Minacce e percosse alla madre: 15enne finisce in comunità

A dare attuazione alla misura cautelare sono stati gli agenti della Questura. Il giovane risiede in un comune dell'hinterland
Minacce e percosse alla madre: 15enne finisce in comunità
Minacce e percosse alla madre: 15enne finisce in comunità Diario di Udine

UDINE - I poliziotti dell’Ufficio Prevenzione Generale e Soccorso Pubblico della Questura di Udine hanno dato esecuzione alla misura cautelare del collocamento in comunità applicata dal Gip del Tribunale per i minorenni di Trieste nei confronti di un minore straniero residente nell’hinterland udinese.

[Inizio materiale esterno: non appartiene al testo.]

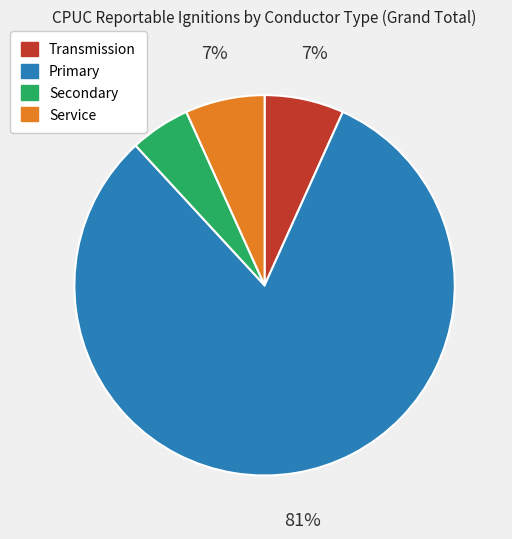

Which has a higher value, Service or Secondary?

Service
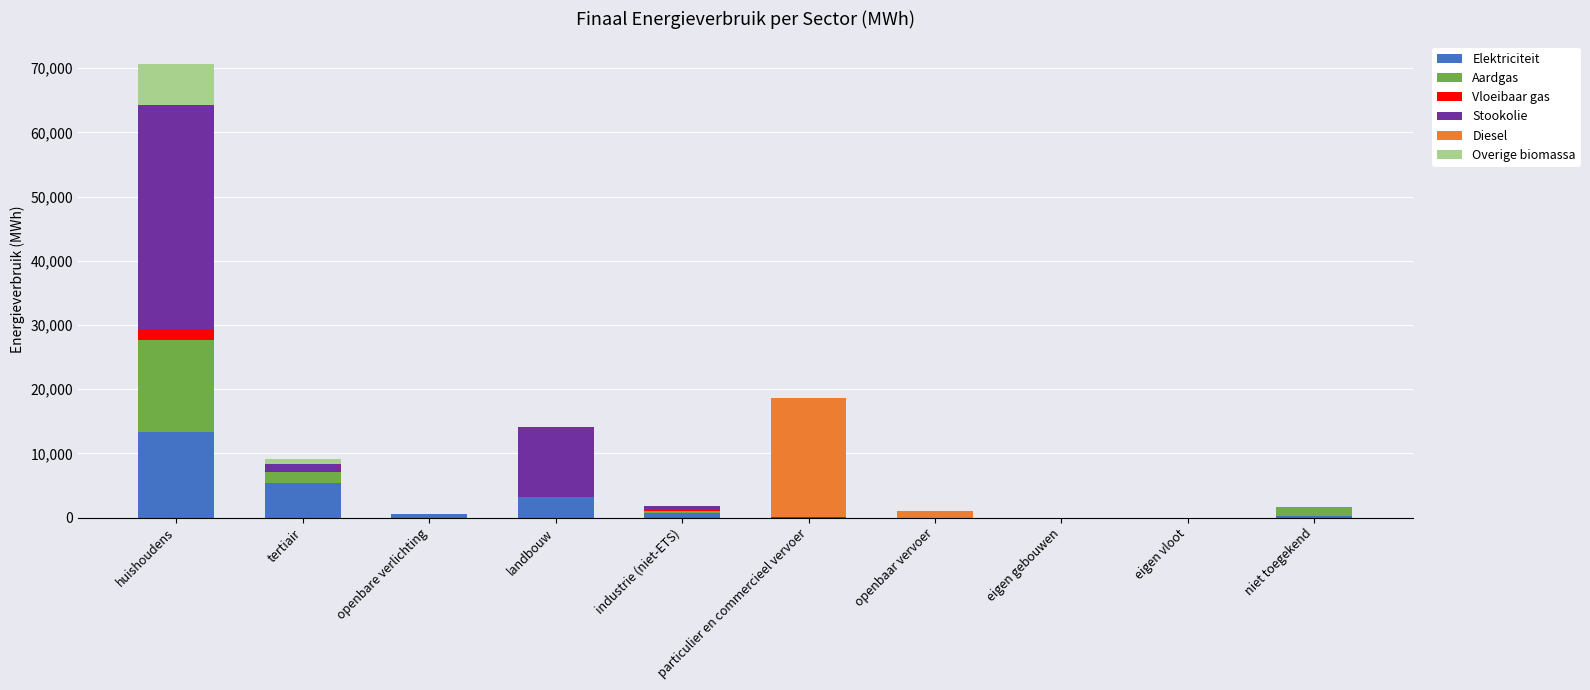

At which category is the sum across all series the highest?

huishoudens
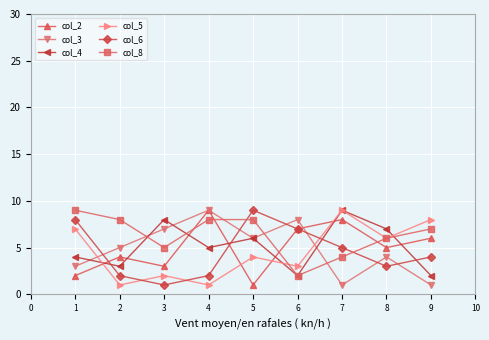

Which series has the largest total across all categories?

col_8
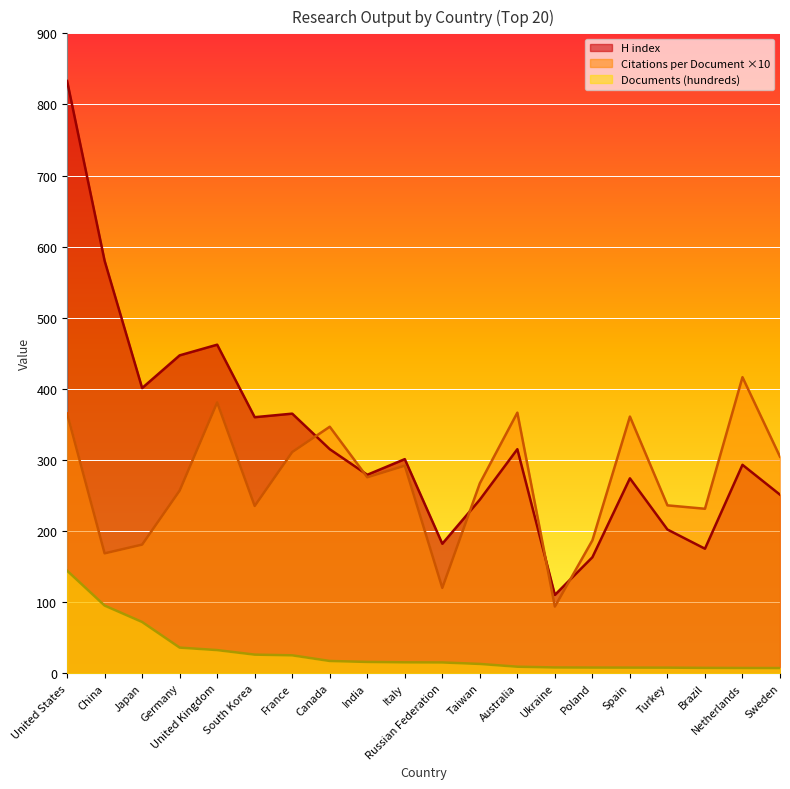

In H index, how many points are lower than both neighbors (excluding endpoints)?

6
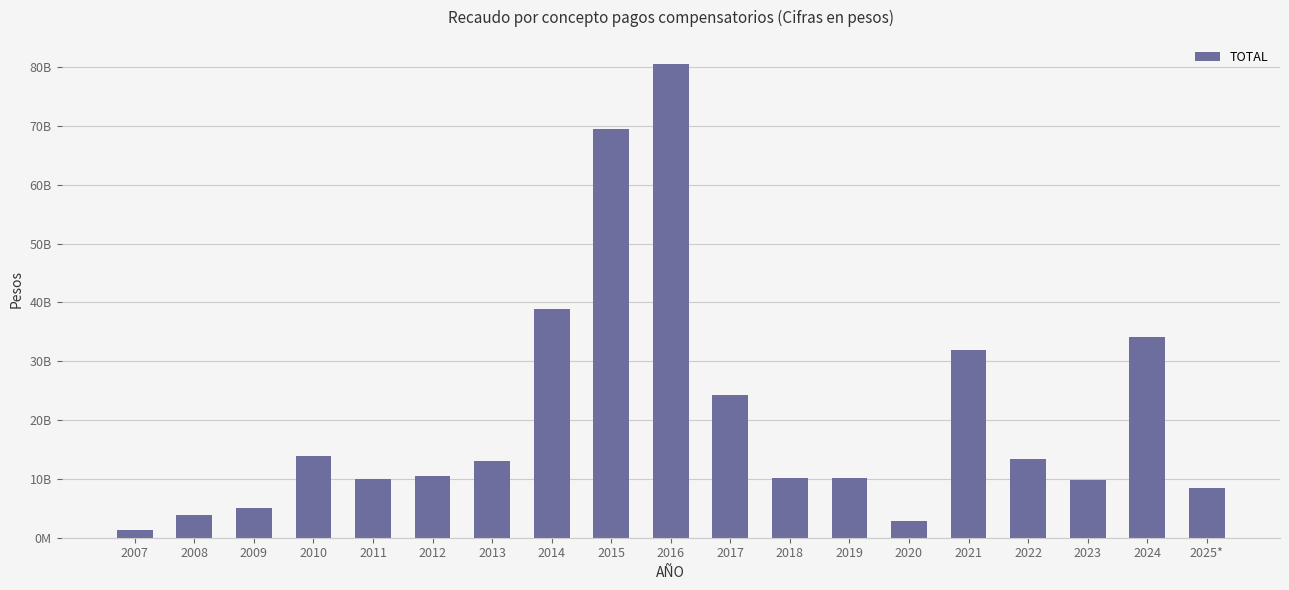

Rank the categories by value from lowest to highest.

2007, 2020, 2008, 2009, 2025*, 2023, 2011, 2018, 2019, 2012, 2013, 2022, 2010, 2017, 2021, 2024, 2014, 2015, 2016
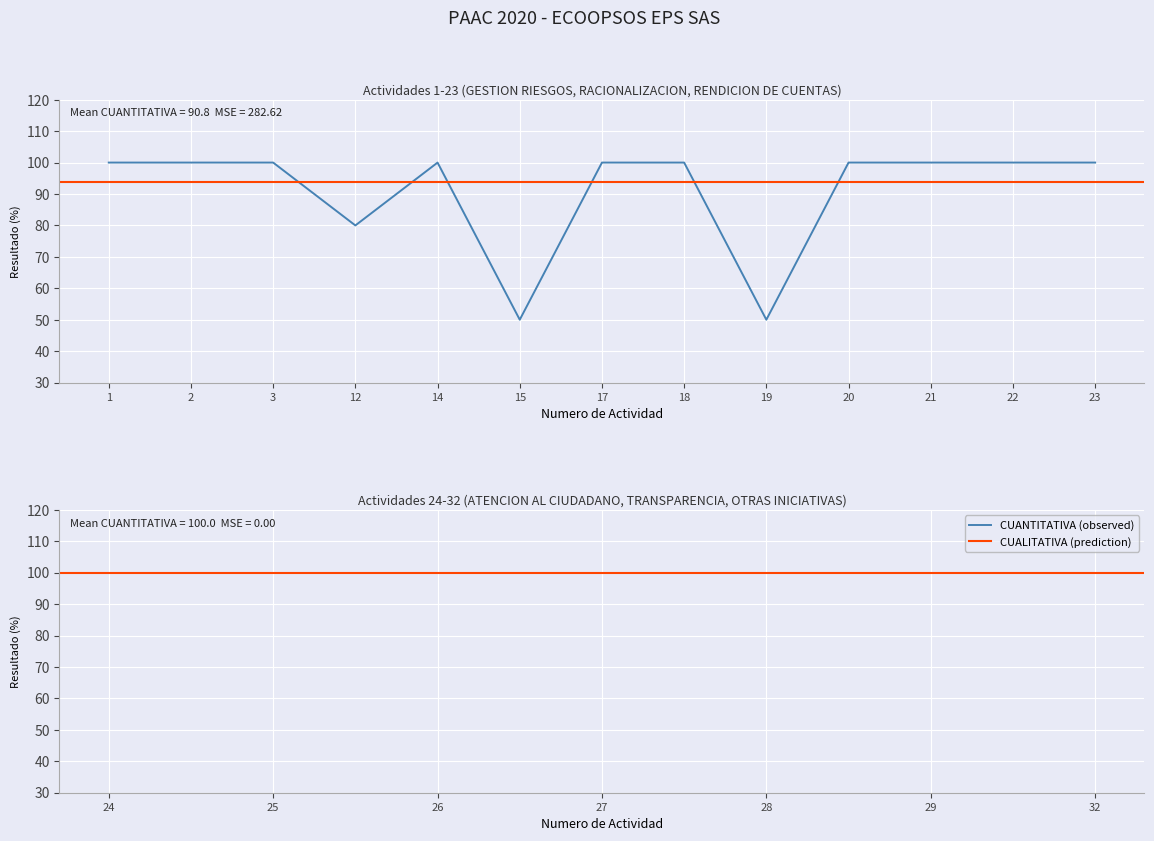

How many times do prediction and observed cross each other?

6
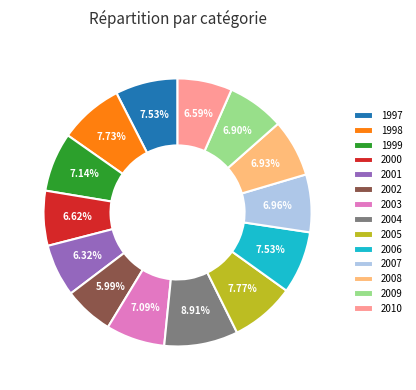

What percentage do 2001 and 2005 together represent?

14.1%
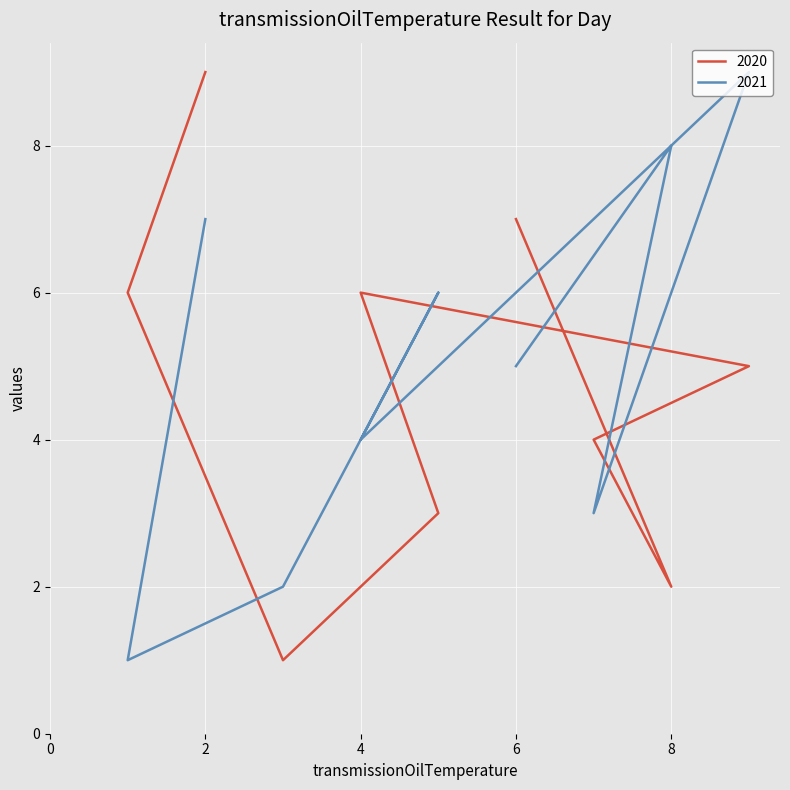

The value of col_4 at 5 is 2. True or false?

False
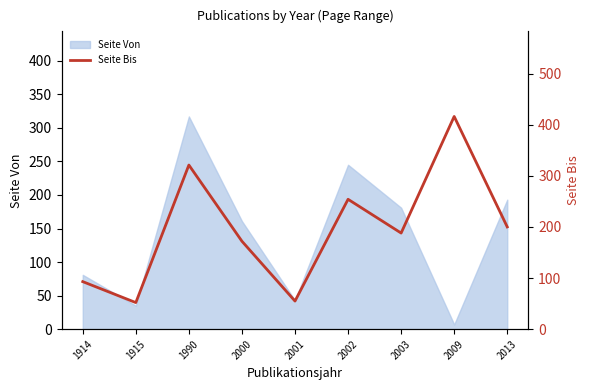

Is it true that Seite Von equals 322 at 2003?

False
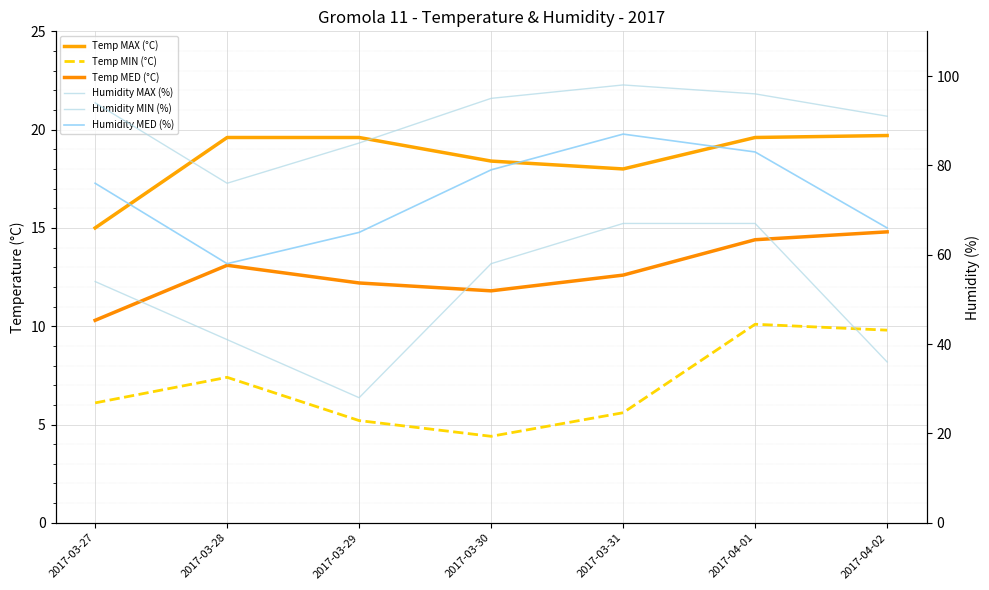

Where does the Humidity MAX (%) series first go above 94?

2017-03-30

Il quindicenne, che vive con la madre e una sorella più piccola, nel corso del 2018 più volte si era allontanato da casa senza permesso del genitore, insensibile a qualsiasi rimprovero o preoccupazione dello stesso, e, a partire dalla fine dell’estate, dopo aver smesso di frequentare la scuola, aveva posto in essere comportamenti via via sempre più minacciosi e aggressivi nei confronti dei due familiari. La madre si era accorta anche della sparizione di oggetti e capi di abbigliamento, venduti dal ragazzo a sua insaputa, e di danneggiamenti di arredi e suppellettili di casa, e era stata costretta a subire minacce e percosse. Pur non volendo denunciare il figlio, la preoccupazione per l’incolumità e la crescita dell’altra figlia l’avevano però indotta a chiedere aiuto e consiglio agli agenti della Polizia di Stato.

I poliziotti, attraverso una precisa attività d’indagine hanno potuto ricostruire ed evidenziare la sequela delle condotte lesive, di tutti quegli atti e comportamenti vessatori, svilenti la dignità dei due familiari, la cui vita era diventata impossibile: una preoccupante escalation che ha portato, con la comunicazione della notizia di reato per i maltrattamenti in famiglia aggravati dalla presenza di minori, all’applicazione da parte del giudice della misura del collocamento in comunità del ragazzo, in altra regione del nord Italia, lontano dall’ambito domestico, onde evitare la reiterazione del reato.